- Exercise goal -
Go to the line in the entries below that holds "[180,46,267,57] Especially useful" and repeat exactly from there through the line that holds "[172,598,203,609] single -> (151, 883) none", inclusive.

- Record extracts -
----
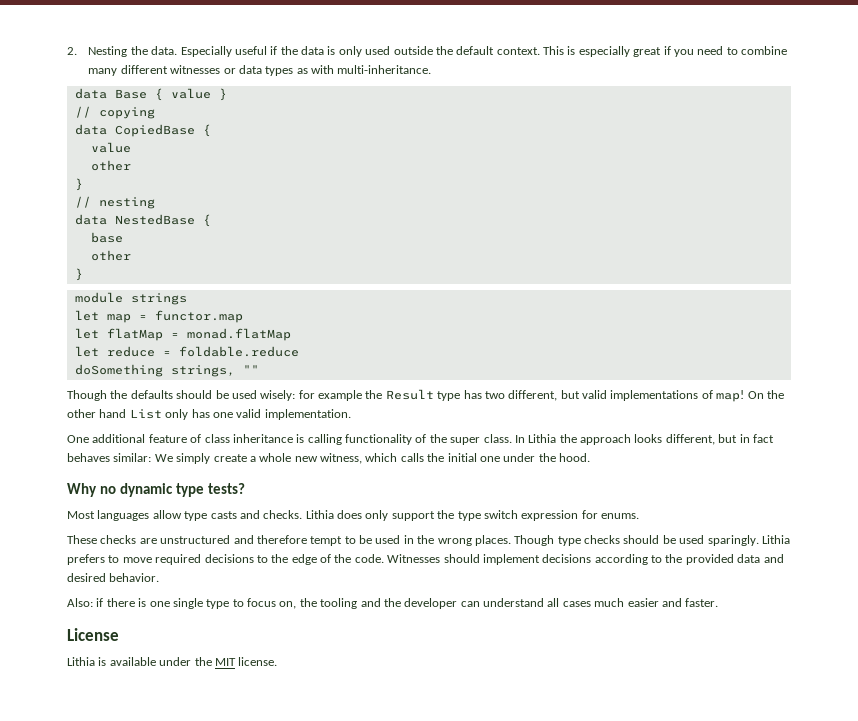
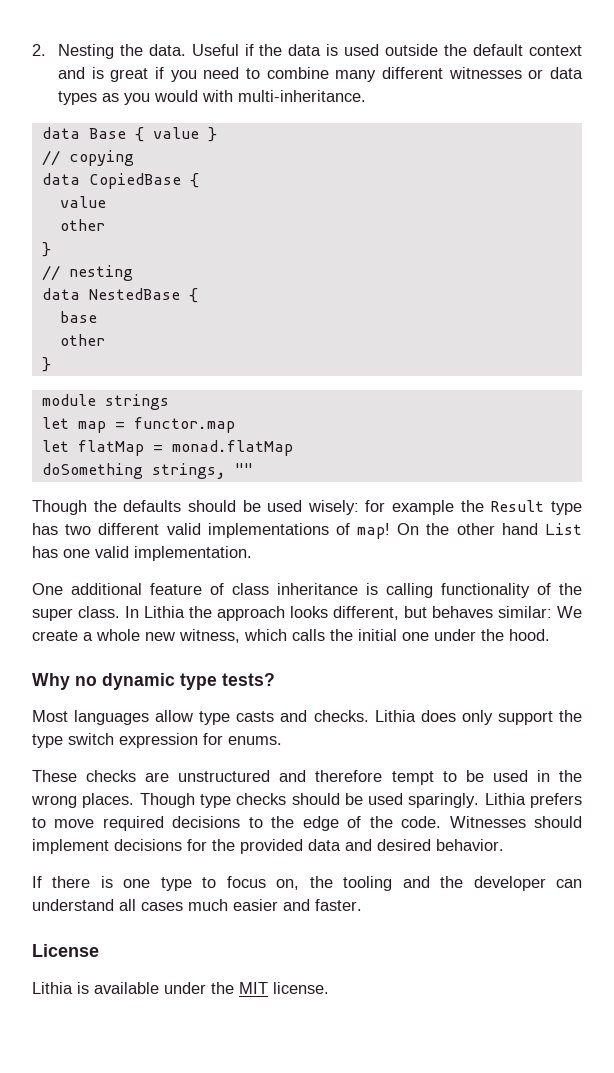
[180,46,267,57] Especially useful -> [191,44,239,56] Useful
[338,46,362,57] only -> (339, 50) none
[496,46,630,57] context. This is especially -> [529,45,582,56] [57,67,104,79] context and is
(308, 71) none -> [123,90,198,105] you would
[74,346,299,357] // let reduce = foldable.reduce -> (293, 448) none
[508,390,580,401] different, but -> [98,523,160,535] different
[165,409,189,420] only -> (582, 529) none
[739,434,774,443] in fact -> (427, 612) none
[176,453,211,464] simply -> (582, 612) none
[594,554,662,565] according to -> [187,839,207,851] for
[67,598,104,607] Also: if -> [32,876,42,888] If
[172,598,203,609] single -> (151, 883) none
----
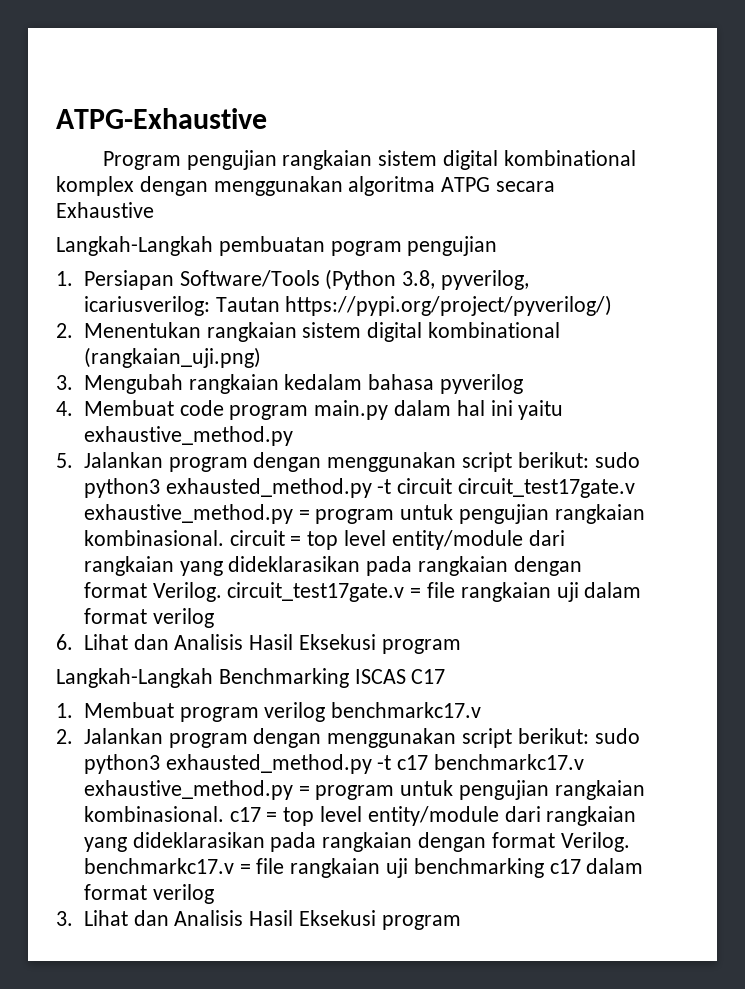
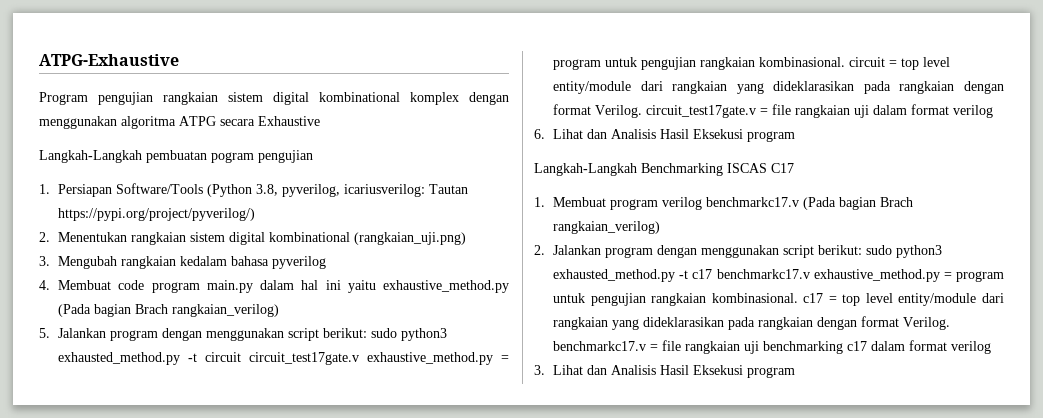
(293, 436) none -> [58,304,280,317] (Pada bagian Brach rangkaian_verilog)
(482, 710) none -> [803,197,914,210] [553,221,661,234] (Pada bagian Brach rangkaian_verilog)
----
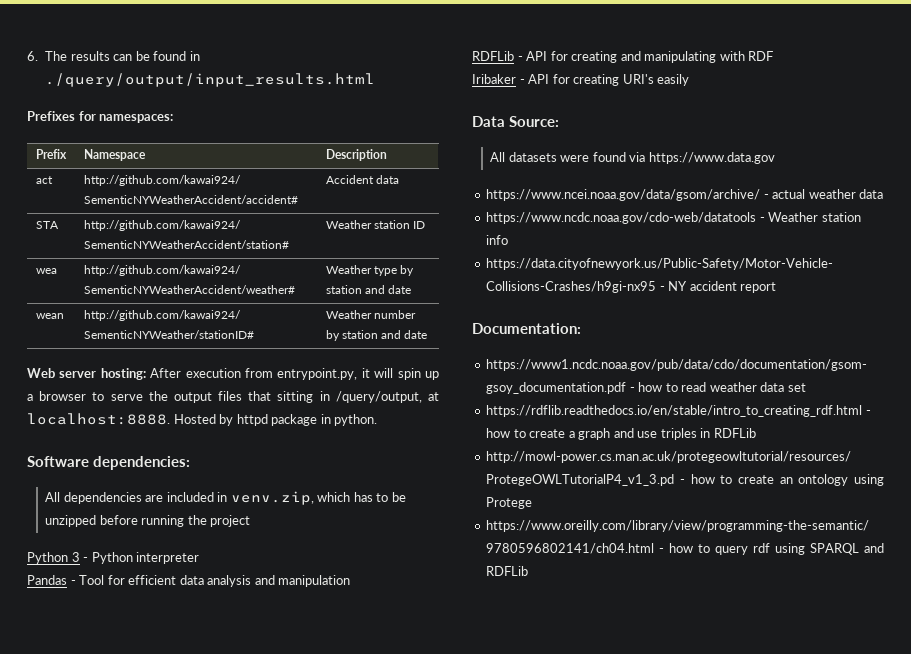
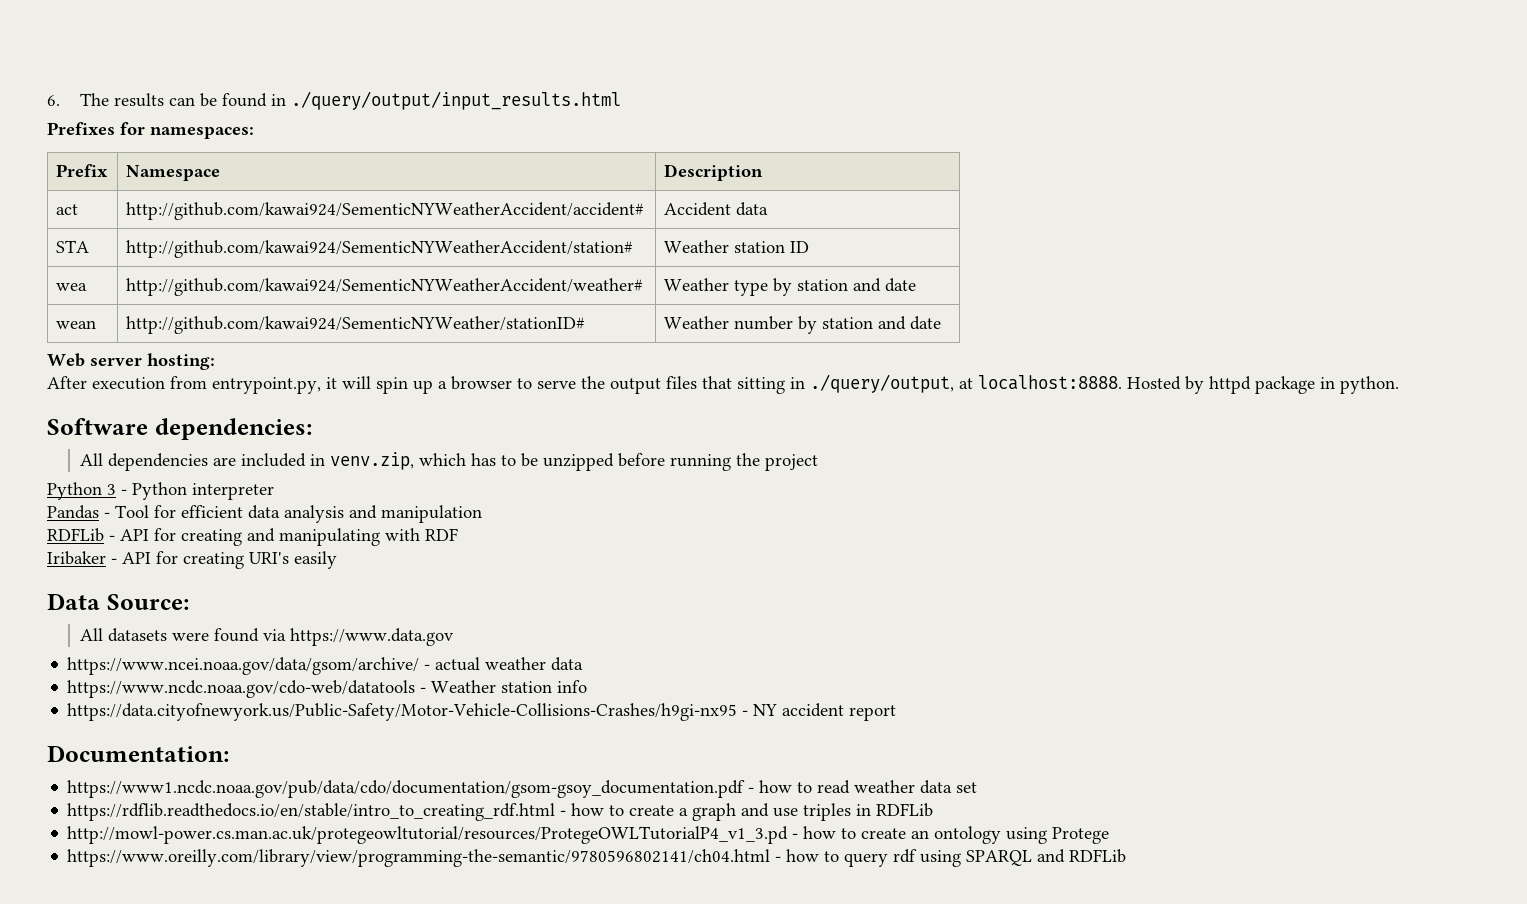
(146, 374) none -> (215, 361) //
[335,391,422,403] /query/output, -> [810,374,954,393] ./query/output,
----
- Answer space -
[180,46,267,57] Especially useful -> [191,44,239,56] Useful
[338,46,362,57] only -> (339, 50) none
[496,46,630,57] context. This is especially -> [529,45,582,56] [57,67,104,79] context and is
(308, 71) none -> [123,90,198,105] you would
[74,346,299,357] // let reduce = foldable.reduce -> (293, 448) none
[508,390,580,401] different, but -> [98,523,160,535] different
[165,409,189,420] only -> (582, 529) none
[739,434,774,443] in fact -> (427, 612) none
[176,453,211,464] simply -> (582, 612) none
[594,554,662,565] according to -> [187,839,207,851] for
[67,598,104,607] Also: if -> [32,876,42,888] If
[172,598,203,609] single -> (151, 883) none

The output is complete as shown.